Previously, it was very dangerous to get a close study on the giant sea creature, as they can be violent, and when humans try to get close to them they act aggressively because they feel provoked. Thus, the ingested cameras through fish and tracking instruments attached on the side of the fish without direct human contact will provide the recorded facts to the researchers. The enhanced studies will amplify scientists’ understanding of the marine creatures and their natural ecology. The sharks rank at the highest in the marine food chain ecology. The study records their eating, migration, prey and movement patterns. Their interaction with tuna and other fishes under the sea will be under surveillance of the scientists. The collective data helps them to explore the sea world in their natural environment.
Meyer teamed up with Kim Holland, another researcher from the Hawaii Institute of Marine Biology. On February 27, both researchers presented their evidence and case study at the 2014 Ocean Science Meeting. The meeting is operated by the Oceanography Society, Association for the Sciences of Limnology and Oceanography, and American Geophysical Union. They all sponsored the meeting held in late February.
Moreover, the instruments capture and expose the quantity measurement of how, what, when and where the sharks and other marine creatures consume. The discovery on feedings habits of marine life will improve researchers’ study for days to come. Nonetheless, the new found knowledge will assist in conservation, public safety, and resource management. Holland explained at the presentation that the ingested instruments have a commercial value and they can be used for aquaculture as well. Sea life is vast and their existence in natural environment requires navigation and further study.

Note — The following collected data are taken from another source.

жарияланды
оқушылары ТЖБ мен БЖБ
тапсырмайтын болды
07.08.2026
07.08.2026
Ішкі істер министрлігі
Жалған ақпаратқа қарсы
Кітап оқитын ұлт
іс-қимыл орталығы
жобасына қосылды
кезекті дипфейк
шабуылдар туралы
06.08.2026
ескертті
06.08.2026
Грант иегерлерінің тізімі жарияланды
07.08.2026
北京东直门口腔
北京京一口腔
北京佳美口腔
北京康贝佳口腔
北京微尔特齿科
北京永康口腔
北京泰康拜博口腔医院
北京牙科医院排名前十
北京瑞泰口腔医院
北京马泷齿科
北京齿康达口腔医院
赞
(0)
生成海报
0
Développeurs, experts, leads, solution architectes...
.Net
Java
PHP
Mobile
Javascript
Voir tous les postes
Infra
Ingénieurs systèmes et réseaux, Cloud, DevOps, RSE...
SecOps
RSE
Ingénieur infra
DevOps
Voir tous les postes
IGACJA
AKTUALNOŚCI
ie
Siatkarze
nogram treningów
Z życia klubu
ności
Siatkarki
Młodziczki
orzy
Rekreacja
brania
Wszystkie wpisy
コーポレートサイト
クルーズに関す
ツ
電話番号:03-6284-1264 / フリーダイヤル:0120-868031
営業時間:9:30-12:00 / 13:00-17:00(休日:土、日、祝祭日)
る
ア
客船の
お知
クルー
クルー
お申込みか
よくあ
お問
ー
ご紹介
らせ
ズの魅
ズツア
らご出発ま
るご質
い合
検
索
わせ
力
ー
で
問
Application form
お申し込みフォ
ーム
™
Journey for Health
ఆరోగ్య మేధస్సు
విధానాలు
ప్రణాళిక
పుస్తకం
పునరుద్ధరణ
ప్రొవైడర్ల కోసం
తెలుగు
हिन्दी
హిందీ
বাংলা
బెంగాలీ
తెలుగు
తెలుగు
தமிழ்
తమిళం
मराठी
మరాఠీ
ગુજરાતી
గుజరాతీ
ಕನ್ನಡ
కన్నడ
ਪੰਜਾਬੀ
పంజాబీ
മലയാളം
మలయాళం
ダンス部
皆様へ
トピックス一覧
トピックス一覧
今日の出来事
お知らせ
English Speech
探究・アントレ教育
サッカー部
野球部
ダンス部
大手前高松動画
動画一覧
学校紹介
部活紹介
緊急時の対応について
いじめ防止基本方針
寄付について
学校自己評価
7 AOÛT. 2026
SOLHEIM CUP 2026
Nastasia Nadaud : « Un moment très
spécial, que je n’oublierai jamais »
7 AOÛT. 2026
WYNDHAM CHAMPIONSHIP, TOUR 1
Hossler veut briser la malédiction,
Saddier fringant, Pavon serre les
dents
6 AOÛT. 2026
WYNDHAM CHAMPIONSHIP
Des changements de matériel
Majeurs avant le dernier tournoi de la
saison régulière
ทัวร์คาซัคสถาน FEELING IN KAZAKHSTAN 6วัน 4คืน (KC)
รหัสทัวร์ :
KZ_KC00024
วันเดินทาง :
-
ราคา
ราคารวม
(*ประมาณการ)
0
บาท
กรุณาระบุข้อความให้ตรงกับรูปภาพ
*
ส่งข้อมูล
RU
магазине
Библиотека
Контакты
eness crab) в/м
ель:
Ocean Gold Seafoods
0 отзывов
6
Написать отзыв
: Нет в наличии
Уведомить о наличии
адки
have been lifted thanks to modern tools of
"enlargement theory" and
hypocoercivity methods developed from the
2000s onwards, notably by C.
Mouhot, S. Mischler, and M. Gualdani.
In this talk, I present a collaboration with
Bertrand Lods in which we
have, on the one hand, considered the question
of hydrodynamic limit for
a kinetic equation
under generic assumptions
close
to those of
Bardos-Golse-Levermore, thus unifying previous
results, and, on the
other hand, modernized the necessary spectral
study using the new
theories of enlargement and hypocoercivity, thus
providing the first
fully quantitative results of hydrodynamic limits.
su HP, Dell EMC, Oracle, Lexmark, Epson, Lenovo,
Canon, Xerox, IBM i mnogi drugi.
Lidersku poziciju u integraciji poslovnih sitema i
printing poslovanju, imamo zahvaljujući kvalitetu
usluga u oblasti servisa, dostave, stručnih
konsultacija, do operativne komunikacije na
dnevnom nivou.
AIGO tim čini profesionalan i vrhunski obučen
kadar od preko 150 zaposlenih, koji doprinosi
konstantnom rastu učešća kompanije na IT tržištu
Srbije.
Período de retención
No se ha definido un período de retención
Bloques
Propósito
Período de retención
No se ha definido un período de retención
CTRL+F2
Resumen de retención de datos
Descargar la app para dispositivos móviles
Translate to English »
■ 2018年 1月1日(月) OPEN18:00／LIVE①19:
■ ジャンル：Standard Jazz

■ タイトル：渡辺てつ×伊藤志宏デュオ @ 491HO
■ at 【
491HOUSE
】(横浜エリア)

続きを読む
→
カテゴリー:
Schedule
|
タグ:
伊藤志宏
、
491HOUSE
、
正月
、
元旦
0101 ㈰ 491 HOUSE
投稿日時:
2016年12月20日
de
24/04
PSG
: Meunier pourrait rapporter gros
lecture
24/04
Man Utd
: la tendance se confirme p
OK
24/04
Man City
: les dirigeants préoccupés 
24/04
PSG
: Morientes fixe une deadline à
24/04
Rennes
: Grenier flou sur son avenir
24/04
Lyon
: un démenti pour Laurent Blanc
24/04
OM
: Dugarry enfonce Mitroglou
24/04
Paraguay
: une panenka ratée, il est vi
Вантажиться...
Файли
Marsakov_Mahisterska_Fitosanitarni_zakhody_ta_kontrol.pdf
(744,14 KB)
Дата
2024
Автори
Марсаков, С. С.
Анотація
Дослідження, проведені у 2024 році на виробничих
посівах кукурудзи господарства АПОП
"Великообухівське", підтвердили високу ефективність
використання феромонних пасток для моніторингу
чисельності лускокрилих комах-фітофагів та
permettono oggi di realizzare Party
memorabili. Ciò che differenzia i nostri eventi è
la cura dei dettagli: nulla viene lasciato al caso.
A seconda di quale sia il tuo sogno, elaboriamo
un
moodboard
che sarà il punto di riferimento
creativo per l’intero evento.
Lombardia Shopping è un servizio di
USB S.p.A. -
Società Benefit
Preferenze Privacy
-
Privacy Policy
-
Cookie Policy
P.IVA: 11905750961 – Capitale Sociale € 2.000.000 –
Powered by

Apparently, the exposed quantities of variation in different things involving marine life answer many questions which were unattainable previously for the researchers. Nevertheless, the instruments and all the equipment attached to the external dorsal fin of the enormous oceanic life and other creatures are waterproof, and have extended battery life. Galanopoulos, Sandbar, Tiger and Bluntnose, all of these sharks are now under surveillance of the researchers.